BEGIN Text passage

Justified by Faith, Proper 6 (C) – 2016
June 12, 2016
“Justification” and the related verb “to justify” are funny words because they can have different meanings depending on the context. In regular modern American English, to justify something (often an action like a big purchase or some bold statement) is to be put on the defensive possibly after being accused. It requires answering the why’s and why not’s of judges and questioners. It usually feels acutely negative. Alternatively, when it comes to using a word processor on a computer, justification is about which margin to make straight. Aside from editors and English teachers, no one gets very excited over the subject. However, in the context of Christian theology justification is word with a positive meaning that ought to resonate in every heart. It is an idea that is at the very core of the Gospel and the Church’s understanding of God’s great and merciful love. Unfortunately, it seems all too often that even in the Church people misunderstand what justification is all about.
So what is the Christian understanding of justification? In short, justification is how we are reconciled and placed in a right relationship with God. Despite some historic arguments among theologians about certain nuances of the doctrine of justification, Christians of all stripes recognize that the Holy Scriptures offer one clear answer to the question of how sinners are restored to communion with God. The answer is that our relationship to God is restored by faith in Jesus Christ.
In today’s reading from Saint Paul’s letter to the Galatians, we hear: “We know that a person is not justified by works of the Law but through faith in Jesus Christ… by works of the Law no one will be justified.” It seems to be a straightforward message. We are restored to communion with God, and we are made right with God by trusting in Jesus Christ to save us. It is something that God does for us when we believe in God’s Son.
The Articles of Religion that are printed in the Book of Common of Prayer beginning on page 867, state this idea in words that Episcopalians have affirmed for centuries: “We are accounted righteous before God, only for the merit of our Lord and Saviour Jesus Christ by Faith, and not for our own works or deservings.”
Despite the clarity of the New Testament and historic Christian theology, our sinful pride often gets the better of us, and we begin to think that we have fellowship with God because we are well behaved and do the right things. We look at our good things, the things we have accomplished in life and the good things we would like to do, and we begin to believe that we are closer to God because of them. We become good people in our own eyes rather than seeing ourselves for what we are, sinners in need of forgiveness. Sometimes, acknowledging our mistakes, we become convinced that if we put in the effort to fix some of our problems, God will love us more. Perhaps the worst version of this bad theology is when people try and fail so much that they start to believe that God could not and would not ever love them or forgive them.

END Text passage

Set problem 1:
In the sermon on justification, on what page of the Book of Common Prayer do the printed Articles of Religion begin?

BEGIN Input for this task

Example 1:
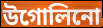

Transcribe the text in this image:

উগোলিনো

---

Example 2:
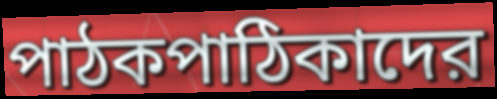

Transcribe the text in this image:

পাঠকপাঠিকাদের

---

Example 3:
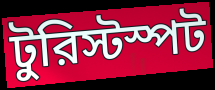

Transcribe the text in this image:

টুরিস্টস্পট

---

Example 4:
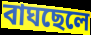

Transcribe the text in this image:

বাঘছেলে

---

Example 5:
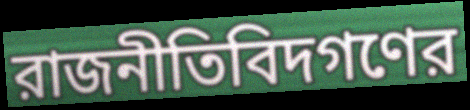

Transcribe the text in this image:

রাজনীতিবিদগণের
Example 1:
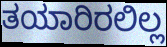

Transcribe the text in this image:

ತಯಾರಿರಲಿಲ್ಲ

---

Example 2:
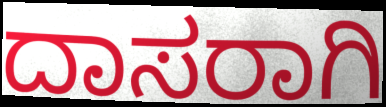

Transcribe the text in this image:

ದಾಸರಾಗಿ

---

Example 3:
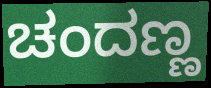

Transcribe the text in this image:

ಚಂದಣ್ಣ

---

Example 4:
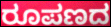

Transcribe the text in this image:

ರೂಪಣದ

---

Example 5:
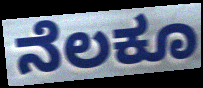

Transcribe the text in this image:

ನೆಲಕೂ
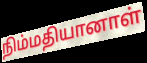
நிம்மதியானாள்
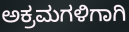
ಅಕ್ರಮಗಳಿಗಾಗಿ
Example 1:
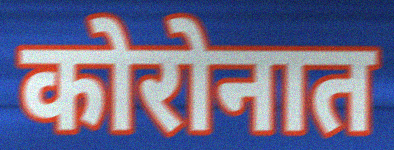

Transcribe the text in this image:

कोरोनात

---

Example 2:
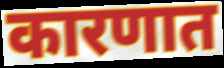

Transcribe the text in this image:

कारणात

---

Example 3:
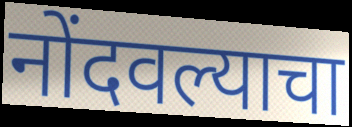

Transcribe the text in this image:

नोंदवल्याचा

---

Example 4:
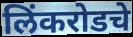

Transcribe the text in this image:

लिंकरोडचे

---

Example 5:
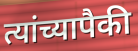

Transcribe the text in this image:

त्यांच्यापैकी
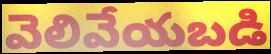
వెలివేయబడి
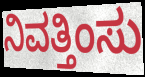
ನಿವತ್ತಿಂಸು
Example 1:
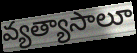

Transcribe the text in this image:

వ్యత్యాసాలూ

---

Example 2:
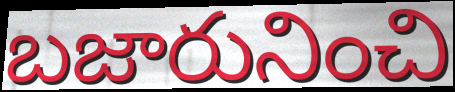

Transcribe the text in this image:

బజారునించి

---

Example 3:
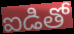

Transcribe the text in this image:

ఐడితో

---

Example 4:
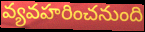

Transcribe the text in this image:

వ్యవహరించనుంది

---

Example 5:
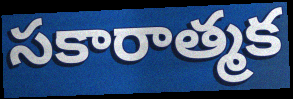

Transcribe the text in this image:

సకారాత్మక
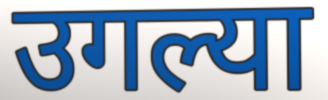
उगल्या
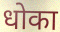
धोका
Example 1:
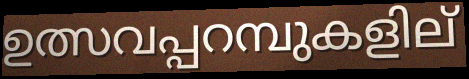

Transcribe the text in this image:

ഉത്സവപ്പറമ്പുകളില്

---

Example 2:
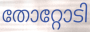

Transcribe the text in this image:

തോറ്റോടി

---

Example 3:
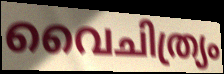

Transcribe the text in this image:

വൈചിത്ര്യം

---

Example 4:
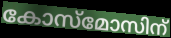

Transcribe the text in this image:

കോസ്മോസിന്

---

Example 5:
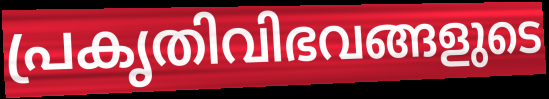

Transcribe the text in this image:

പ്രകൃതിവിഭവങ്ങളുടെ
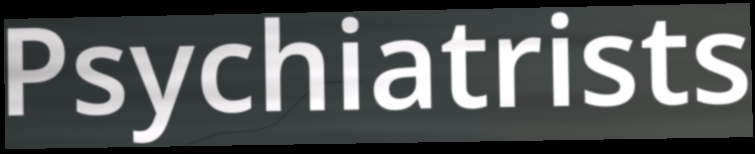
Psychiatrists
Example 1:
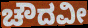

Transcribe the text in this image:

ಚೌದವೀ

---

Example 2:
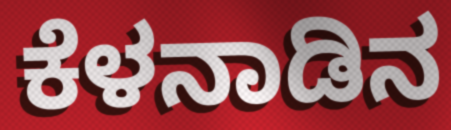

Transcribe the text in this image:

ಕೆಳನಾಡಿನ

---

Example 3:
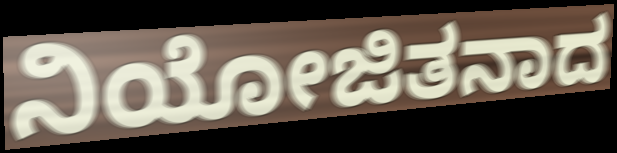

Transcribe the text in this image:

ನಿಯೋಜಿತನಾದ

END Input for this task

Set problem 2:
Copy the entries verbatim, starting with the first line of the entries and continuing through the line containing "ತಯಾರಿರಲಿಲ್ಲ", with both of those lines included. Omit the pictures from your copy.

Written solution 1:
Page 867.

Written solution 2:
Example 1:

Transcribe the text in this image:

উগোলিনো

---

Example 2:

Transcribe the text in this image:

পাঠকপাঠিকাদের

---

Example 3:

Transcribe the text in this image:

টুরিস্টস্পট

---

Example 4:

Transcribe the text in this image:

বাঘছেলে

---

Example 5:

Transcribe the text in this image:

রাজনীতিবিদগণের
Example 1:

Transcribe the text in this image:

ತಯಾರಿರಲಿಲ್ಲ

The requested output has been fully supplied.